Though it has crushed street protests, jailed dissidents, mounted show trials and hardened censorship, Iran’s ultraconservative, military-backed government remains shaky as it faces a string of testing challenges, including a looming diplomatic showdown over its nuclear ambitions. For sure, it has a physical hold on the Islamic Republic. Its increasingly militarized look, its uninhibited resort to coercion, its domination of parliament and the state-controlled press, and the tacit approval all this gets from Iran’s supreme leader, Ayatollah Ali Khamenei, show its determination to prevail at any cost. But opposition has not faded. Not only do the two defeated reformist presidential candidates still insist they were cheated, but other powerful figures, including top clerics, persist in decrying the abuse of human rights.

A lot of ordinary Iranians, including many who used to back the conservatives, scorn Mr Ahmadinejad’s claim to have foiled a foreign plot. Instead, they have added charges of the rape, murder and slander of its opponents to the regime’s alleged initial sin of massive voting fraud in the June election. Some argue that the scale and brutality of the regime’s crackdown reflect not strength but desperation. Such worries have already prompted Mr Ahmadinejad to cancel several public observances, an unusual step in the anniversary-obsessed Islamic Republic.

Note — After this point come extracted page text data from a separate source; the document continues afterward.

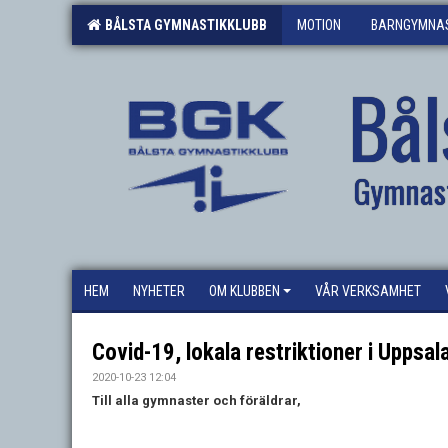
BÅLSTA GYMNASTIKKLUBB
MOTION
BARNGYMNAS
Bål
Gymnas
HEM
NYHETER
OM KLUBBEN
VÅR VERKSAMHET
Covid-19, lokala restriktioner i Uppsala
2020-10-23 12:04
Till alla gymnaster och föräldrar,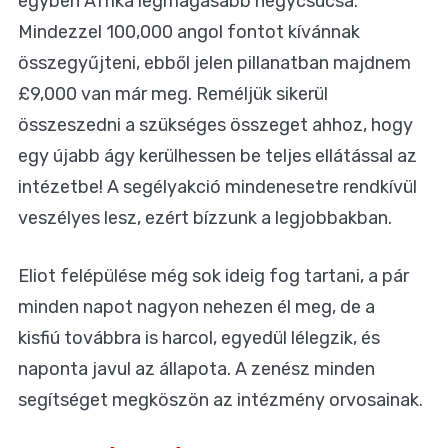
egyben Afrika legmagasabb hegycsúcsa.
Mindezzel 100,000 angol fontot kívánnak
összegyűjteni, ebből jelen pillanatban majdnem
£9,000 van már meg. Reméljük sikerül
összeszedni a szükséges összeget ahhoz, hogy
egy újabb ágy kerülhessen be teljes ellátással az
intézetbe! A segélyakció mindenesetre rendkívül
veszélyes lesz, ezért bízzunk a legjobbakban.
Eliot felépülése még sok ideig fog tartani, a pár
minden napot nagyon nehezen él meg, de a
kisfiú továbbra is harcol, egyedül lélegzik, és
naponta javul az állapota. A zenész minden
segítséget megköszön az intézmény orvosainak.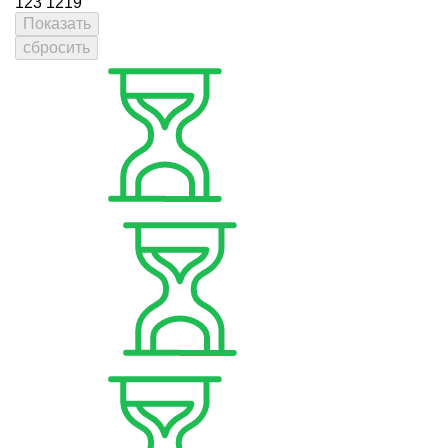
123
1219
Показать
сбросить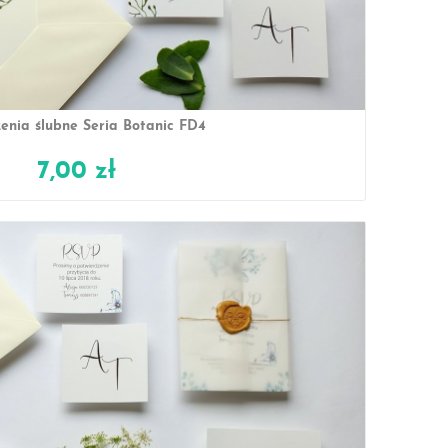
enia ślubne Seria Botanic FD4
7,00 zł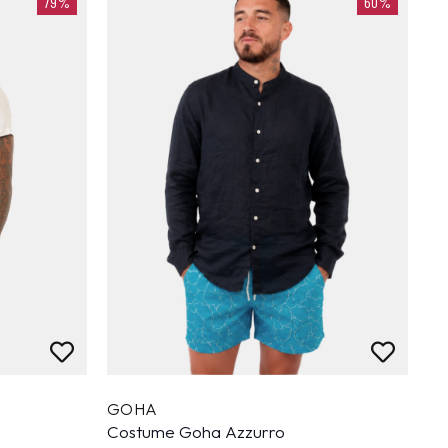
79%
60%
GOHA
Costume Goha Azzurro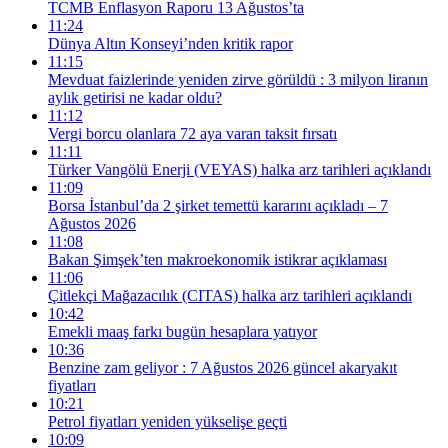
TCMB Enflasyon Raporu 13 Ağustos’ta
11:24
Dünya Altın Konseyi’nden kritik rapor
11:15
Mevduat faizlerinde yeniden zirve görüldü : 3 milyon liranın
aylık getirisi ne kadar oldu?
11:12
Vergi borcu olanlara 72 aya varan taksit fırsatı
11:11
Türker Vangölü Enerji (VEYAS) halka arz tarihleri açıklandı
11:09
Borsa İstanbul’da 2 şirket temettü kararını açıkladı – 7
Ağustos 2026
11:08
Bakan Şimşek’ten makroekonomik istikrar açıklaması
11:06
Çitlekçi Mağazacılık (CITAS) halka arz tarihleri açıklandı
10:42
Emekli maaş farkı bugün hesaplara yatıyor
10:36
Benzine zam geliyor : 7 Ağustos 2026 güncel akaryakıt
fiyatları
10:21
Petrol fiyatları yeniden yükselişe geçti
10:09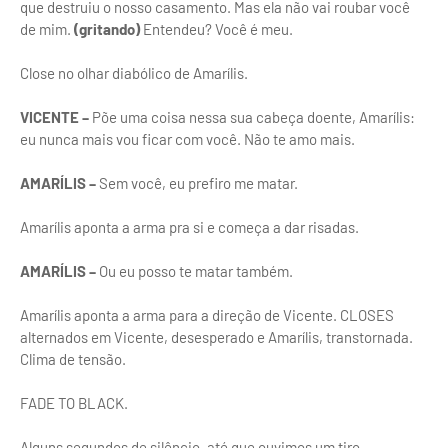
que destruiu o nosso casamento. Mas ela não vai roubar você
de mim.
(gritando)
Entendeu? Você é meu.
Close no olhar diabólico de Amarílis.
VICENTE –
Põe uma coisa nessa sua cabeça doente, Amarílis:
eu nunca mais vou ficar com você. Não te amo mais.
AMARÍLIS –
Sem você, eu prefiro me matar.
Amarílis aponta a arma pra si e começa a dar risadas.
AMARÍLIS –
Ou eu posso te matar também.
Amarílis aponta a arma para a direção de Vicente. CLOSES
alternados em Vicente, desesperado e Amarílis, transtornada.
Clima de tensão.
FADE TO BLACK.
Alguns segundos de silêncio, até que ouvimos um tiro.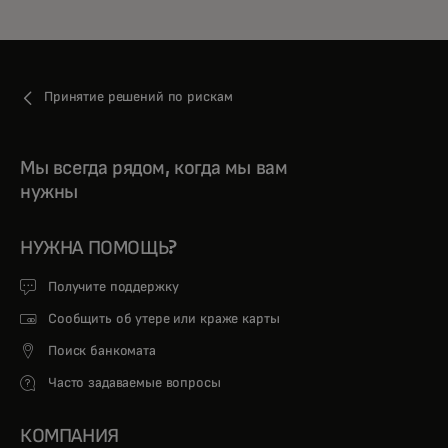
Принятие решений по рискам
Мы всегда рядом, когда мы вам
нужны
НУЖНА ПОМОЩЬ?
Получите поддержку
Сообщить об утере или краже карты
Поиск банкомата
Часто задаваемые вопросы
КОМПАНИЯ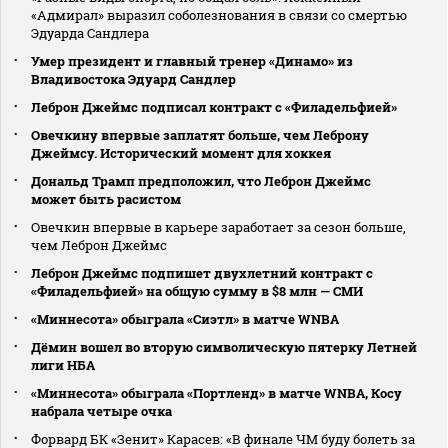
«Адмирал» выразил соболезнования в связи со смертью
Эдуарда Сандлера
Умер президент и главный тренер «Динамо» из
Владивостока Эдуард Сандлер
Леброн Джеймс подписал контракт с «Филадельфией»
Овечкину впервые заплатят больше, чем Леброну
Джеймсу. Исторический момент для хоккея
Дональд Трамп предположил, что Леброн Джеймс
может быть расистом
Овечкин впервые в карьере заработает за сезон больше,
чем Леброн Джеймс
Леброн Джеймс подпишет двухлетний контракт с
«Филадельфией» на общую сумму в $8 млн — СМИ
«Миннесота» обыграла «Сиэтл» в матче WNBA
Дёмин вошел во вторую символическую пятерку Летней
лиги НБА
«Миннесота» обыграла «Портленд» в матче WNBA, Косу
набрала четыре очка
Форвард БК «Зенит» Карасев: «В финале ЧМ буду болеть за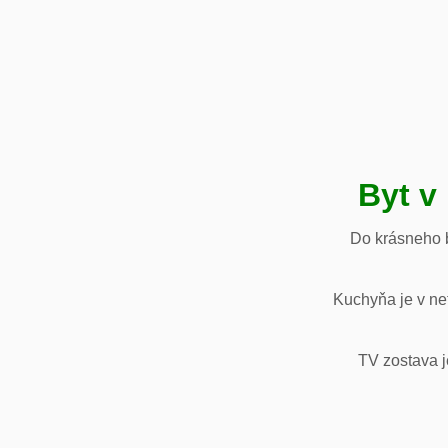
Byt v
Do krásneho b
Kuchyňa je v net
TV zostava j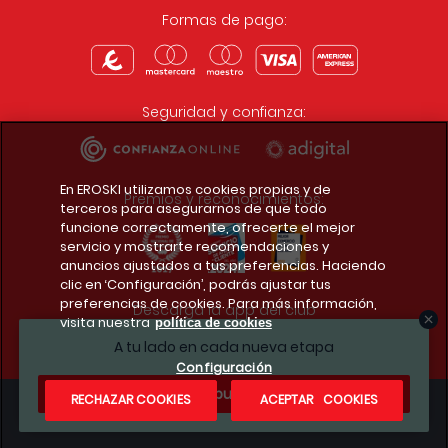
Formas de pago:
Seguridad y confianza:
En EROSKI utilizamos cookies propias y de
Premios y reconocimientos:
terceros para asegurarnos de que todo
funcione correctamente, ofrecerte el mejor
servicio y mostrarte recomendaciones y
anuncios ajustados a tus preferencias. Haciendo
clic en ‘Configuración’, podrás ajustar tus
preferencias de cookies. Para más información,
Descarga la app del club
visita nuestra
política de cookies
A tu lado en cada nueva etapa
Configuración
¿Te apuntas?
RECHAZAR COOKIES
ACEPTAR COOKIES
Condiciones legales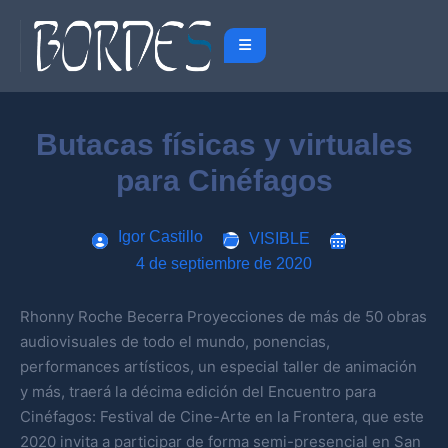
Butacas físicas y virtuales
para Cinéfagos
Igor Castillo
VISIBLE
4 de septiembre de 2020
Rhonny Roche Becerra Proyecciones de más de 50 obras
audiovisuales de todo el mundo, ponencias,
performances artísticos, un especial taller de animación
y más, traerá la décima edición del Encuentro para
Cinéfagos: Festival de Cine-Arte en la Frontera, que este
2020 invita a participar de forma semi-presencial en San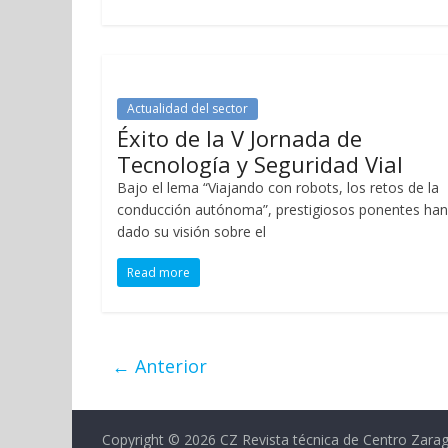
Actualidad del sector
Éxito de la V Jornada de
Tecnología y Seguridad Vial
Bajo el lema “Viajando con robots, los retos de la
conducción autónoma”, prestigiosos ponentes han
dado su visión sobre el
Read more
← Anterior
Copyright © 2026
CZ Revista técnica de Centro Zara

This could hurt Mr Ahmadinejad as he embarks on the first important foreign tour of his second term. Next week he is to join a host of leaders in New York, where he will address the UN General Assembly shortly after America’s president, Barack Obama. Mr Ahmadinejad may eschew the inflammatory talk that prompted a walkout at a UN gathering last year in Geneva. But Iran’s diplomatic isolation will be exposed on September 24th, when Mr Obama is to chair a Security Council summit on nuclear proliferation. American diplomats, keen to help Mr Obama in his stated intention to engage Iran, have been careful to portray the Security Council’s agenda as broad—and targeted at no particular country. Security Council members, such as Russia and China, behind a stiffening of the economic sanctions imposed on Iran in 2006, after it refused to obey a demand by the International Atomic Energy Agency, the UN’s nuclear watchdog, to suspend the enrichment of uranium. The aim is to make Iran more co-operative at multilateral talks due to start on October 1st, probably in Turkey.

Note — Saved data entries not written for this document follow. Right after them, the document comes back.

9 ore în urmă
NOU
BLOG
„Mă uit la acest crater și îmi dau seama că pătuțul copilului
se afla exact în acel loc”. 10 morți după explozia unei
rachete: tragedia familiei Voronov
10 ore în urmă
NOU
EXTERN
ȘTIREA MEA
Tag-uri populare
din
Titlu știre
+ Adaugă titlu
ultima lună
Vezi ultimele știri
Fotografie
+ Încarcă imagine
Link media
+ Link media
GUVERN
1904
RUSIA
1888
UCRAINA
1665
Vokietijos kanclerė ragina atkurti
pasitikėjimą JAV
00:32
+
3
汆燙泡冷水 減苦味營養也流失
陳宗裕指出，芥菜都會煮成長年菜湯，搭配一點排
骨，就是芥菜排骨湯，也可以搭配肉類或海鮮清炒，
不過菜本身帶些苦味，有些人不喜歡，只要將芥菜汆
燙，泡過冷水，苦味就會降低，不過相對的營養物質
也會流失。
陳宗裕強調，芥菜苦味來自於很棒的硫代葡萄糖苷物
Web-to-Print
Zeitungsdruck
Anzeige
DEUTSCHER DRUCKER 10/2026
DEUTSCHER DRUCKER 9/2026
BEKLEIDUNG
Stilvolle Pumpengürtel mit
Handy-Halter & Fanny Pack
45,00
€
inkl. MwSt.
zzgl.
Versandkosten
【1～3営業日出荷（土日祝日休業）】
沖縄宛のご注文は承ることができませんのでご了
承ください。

That much-anticipated meeting will confront Iran’s chief nuclear negotiator with representatives of the UN Security Council’s five permanent members plus Germany. Earlier this month Iran countered the so-called P5+1 group’s longstanding demand for talks with a flowery proposal for broad strategic negotiations that would bury the nuclear issue. But since Mr Obama dropped his predecessor’s more-stick-than-carrot approach, the big-power enforcers may let the Islamic Republic pose as having won respect for its nuclear rights. Such diplomatic forbearance may not endure for long, if Mr Ahmadinejad shows the same disregard for world opinion as he does for his own voters.